Insgesamt ist deshalb nicht davon auszugehen, dass die Lebenssituation der Klägerin in wirtschaftlicher, sozialer und gesundheitlicher Sicht wesentlich von den allgemeinen Lebensbedingungen in der Elfenbeinküste abweichen wird. Ein Verstoß gegen Art. 3 EMRK allein aufgrund schlechter humanitärer Bedingungen ist zur Überzeugung des Gerichts nicht zu befürchten.
Gesundheitsbedingte Einschränkungen im für § 60 Abs. 7 AufenthG relevanten Schweregrad sind weder vorgetragen noch ersichtlich. Auftreten und Erscheinungsbild der Klägerin in der mündlichen Verhandlung gaben ebenfalls keinen Anlass an einem stabilen Gesundheitszustand zu zweifeln. Allein die aktuelle Schwangerschaft ohne Komplikationen kann keine gesundheitlichen Beeinträchtigungen in einem für § 60 Abs. 7 Satz 2 AufenthG relevanten Schweregrad im Sinne einer Reiseunfähigkeit begründen, so dass ein Abschiebungsverbot gem. § 60 Abs. 7 Satz 1 AufenthG nicht in Betracht kommt.

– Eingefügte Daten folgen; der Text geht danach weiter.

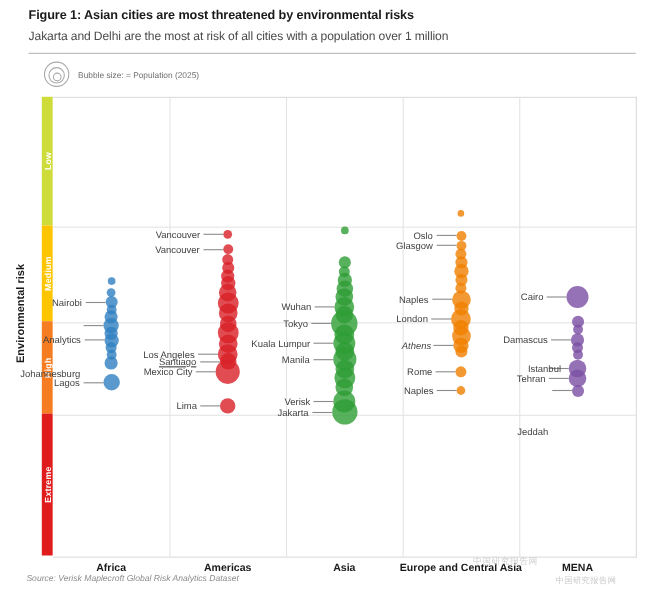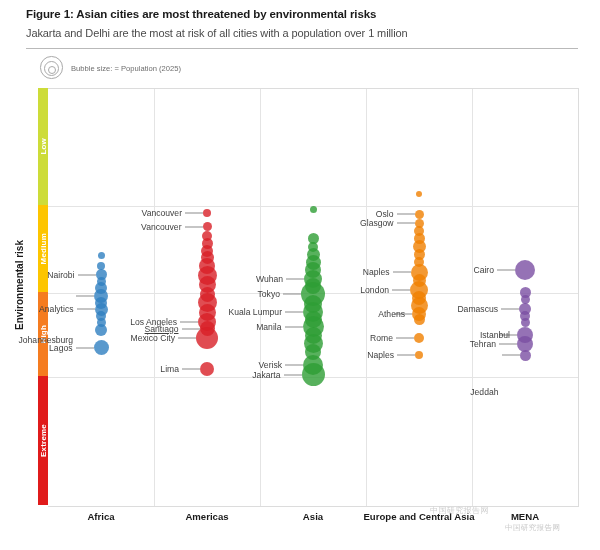"Athens" div.pt-label { font-style: none -> italic; right: 173px -> 186px }
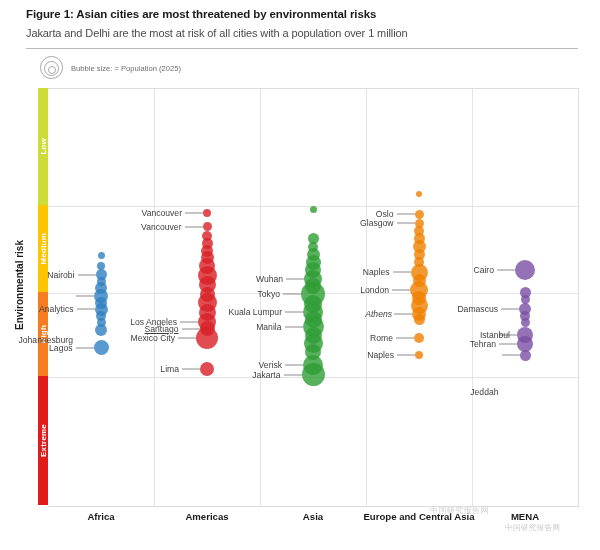"Source: Verisk Maplecroft Global Risk" div.source { html: none -> <div>Source: Verisk Maplecroft Global Risk Analytics Dataset</div> }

2. Die vom Bundesamt verfügte Ausreiseaufforderung und Abschiebungsandrohung sind nicht zu beanstanden. Die betreffende Entscheidung beruht auf § 34 Abs. 1 AsylG, § 59 Abs. 1 bis 3 AufenthG, § 36 Abs. 1 AsylG, deren Voraussetzungen hier gegeben sind.
3. Allerdings ist die Befristung des gesetzlichen Einreise- und Aufenthaltsverbots gemäß § 11 Abs. 1 AufenthG in Ziffer 6 des verfahrensgegenständlichen ermessenfehlerhaft und deshalb aufzuheben. Die Beklagte konnte zum Zeitpunkt des Bescheidserlasses nicht berücksichtigen, dass ein Kind erwartet wird. Der Umgang des Vaters mit dem erwarteten Kind kann derzeit realistisch nur in Verbindung mit der Anwesenheit der Mutter in Deutschland realisiert werden. Der Kindsvater hat seinen Lebensmittelpunkt in Deutschland. Mithin sind im Lichte von Art. 6 GG bzw. Art. 8 EMRK die ggf. im Rahmen der ausländerrechtlichen Vorschriften bestehenden Möglichkeiten der Visumserteilung und Aufenthaltsgestattung zur Ermöglichung des Umgangsrechts des Vaters in Deutschland bei der Befristung des gesetzlichen Einreise- und Aufenthaltsverbotes auch der Kindsmutter zu berücksichtigen.
Die Beklagte war daher zu verpflichten, unter Beachtung der Rechtsauffassung des Gerichts erneut über die Befristung des Einreise- und Aufenthaltsverbots zu entscheiden.
4. Die Kostenentscheidung beruht auf § 154 Abs. 1 VwGO, § 83b AsylG.